▶ [Work to be completed]: Copying rule for the data below: pictures stay out, and only the lines from the one with "right ankle: (413, 533)" down to the one with "left ear: (692, 215)", inclusive, are repeated exactly.

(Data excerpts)

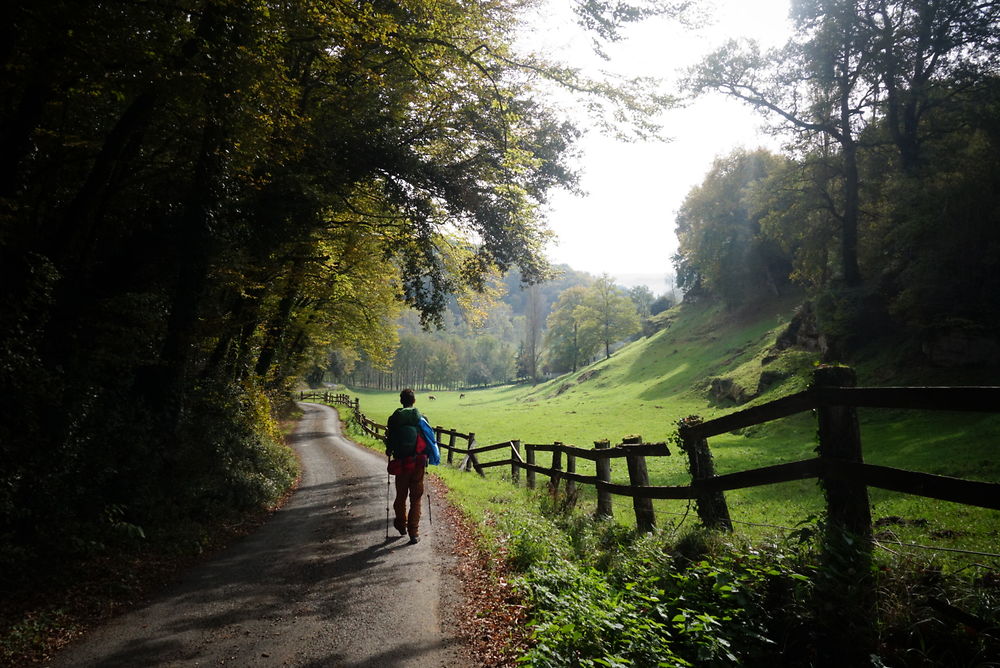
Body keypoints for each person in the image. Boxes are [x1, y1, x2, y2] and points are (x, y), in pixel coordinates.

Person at [384, 388, 440, 543]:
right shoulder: (422, 418)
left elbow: (390, 441)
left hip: (402, 464)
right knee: (416, 498)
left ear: (401, 401)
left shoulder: (394, 419)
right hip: (418, 463)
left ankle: (401, 525)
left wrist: (389, 450)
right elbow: (428, 439)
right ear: (414, 401)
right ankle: (413, 533)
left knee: (400, 496)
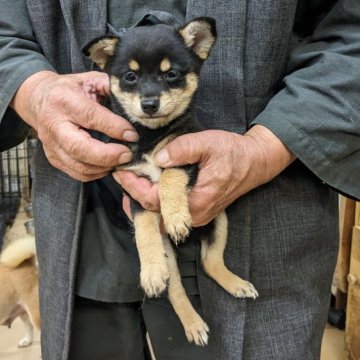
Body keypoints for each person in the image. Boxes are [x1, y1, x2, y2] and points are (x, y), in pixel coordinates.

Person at [0, 1, 359, 359]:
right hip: (79, 222)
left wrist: (268, 147)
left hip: (267, 217)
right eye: (131, 78)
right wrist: (33, 91)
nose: (150, 97)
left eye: (170, 76)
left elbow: (351, 32)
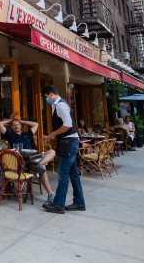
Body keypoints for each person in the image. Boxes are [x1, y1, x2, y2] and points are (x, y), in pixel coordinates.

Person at [42, 85, 85, 214]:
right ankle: (79, 202)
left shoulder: (60, 105)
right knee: (73, 174)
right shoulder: (57, 105)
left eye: (46, 97)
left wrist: (52, 134)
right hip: (69, 142)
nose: (46, 100)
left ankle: (58, 204)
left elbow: (67, 125)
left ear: (51, 95)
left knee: (63, 174)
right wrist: (52, 136)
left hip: (68, 143)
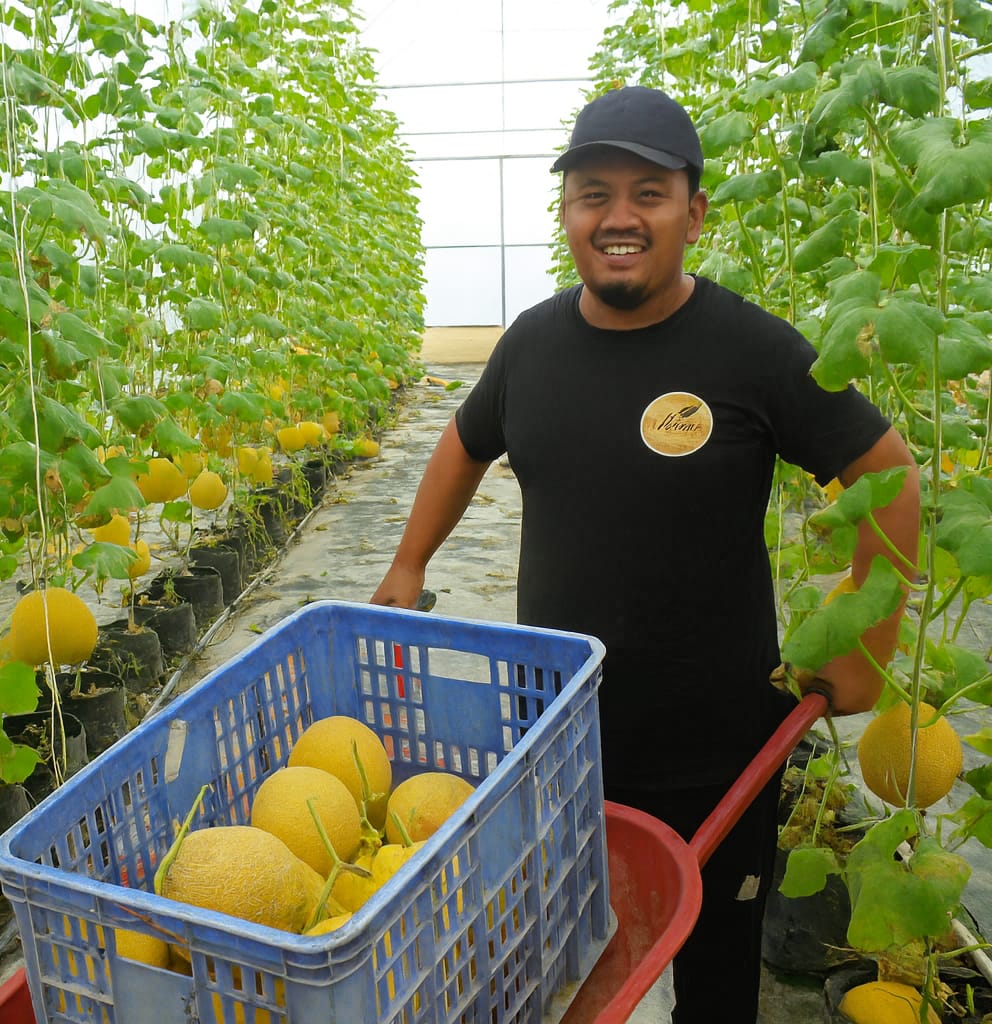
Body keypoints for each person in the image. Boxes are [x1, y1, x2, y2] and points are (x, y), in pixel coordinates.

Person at [371, 86, 920, 1022]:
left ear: (692, 215)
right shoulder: (531, 345)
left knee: (714, 975)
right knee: (563, 958)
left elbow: (890, 475)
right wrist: (409, 563)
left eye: (648, 194)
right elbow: (464, 442)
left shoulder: (751, 349)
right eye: (594, 194)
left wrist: (866, 643)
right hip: (554, 734)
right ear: (567, 214)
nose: (618, 217)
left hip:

▶ [Written response]:
right ankle: (413, 533)
left knee: (400, 496)
Body keypoints for each person in the image. Boxes are [x1, y1, x2, y2] and points are (x, y), in pixel coordinates.

Person at [0, 1, 359, 359]:
right hip: (79, 222)
left wrist: (268, 147)
left hip: (267, 217)
right eye: (131, 78)
right wrist: (33, 91)
nose: (150, 97)
left eye: (170, 76)
left elbow: (351, 32)
Body keypoints for each person in the image. Boxes are [x1, y1, x2, y2] and points are (x, y), in pixel coordinates.

Person at [42, 85, 85, 214]:
right ankle: (79, 202)
left shoulder: (60, 105)
right knee: (73, 174)
right shoulder: (57, 105)
left eye: (46, 97)
left wrist: (52, 134)
right hip: (69, 142)
nose: (46, 100)
left ankle: (58, 204)
left elbow: (67, 125)
left ear: (51, 95)
left knee: (63, 174)
right wrist: (52, 136)
left hip: (68, 143)
Body keypoints for each person in the image. Boxes are [x1, y1, x2, y2] and points are (x, y), in pixel coordinates.

Person at [371, 86, 920, 1022]:
left ear: (692, 215)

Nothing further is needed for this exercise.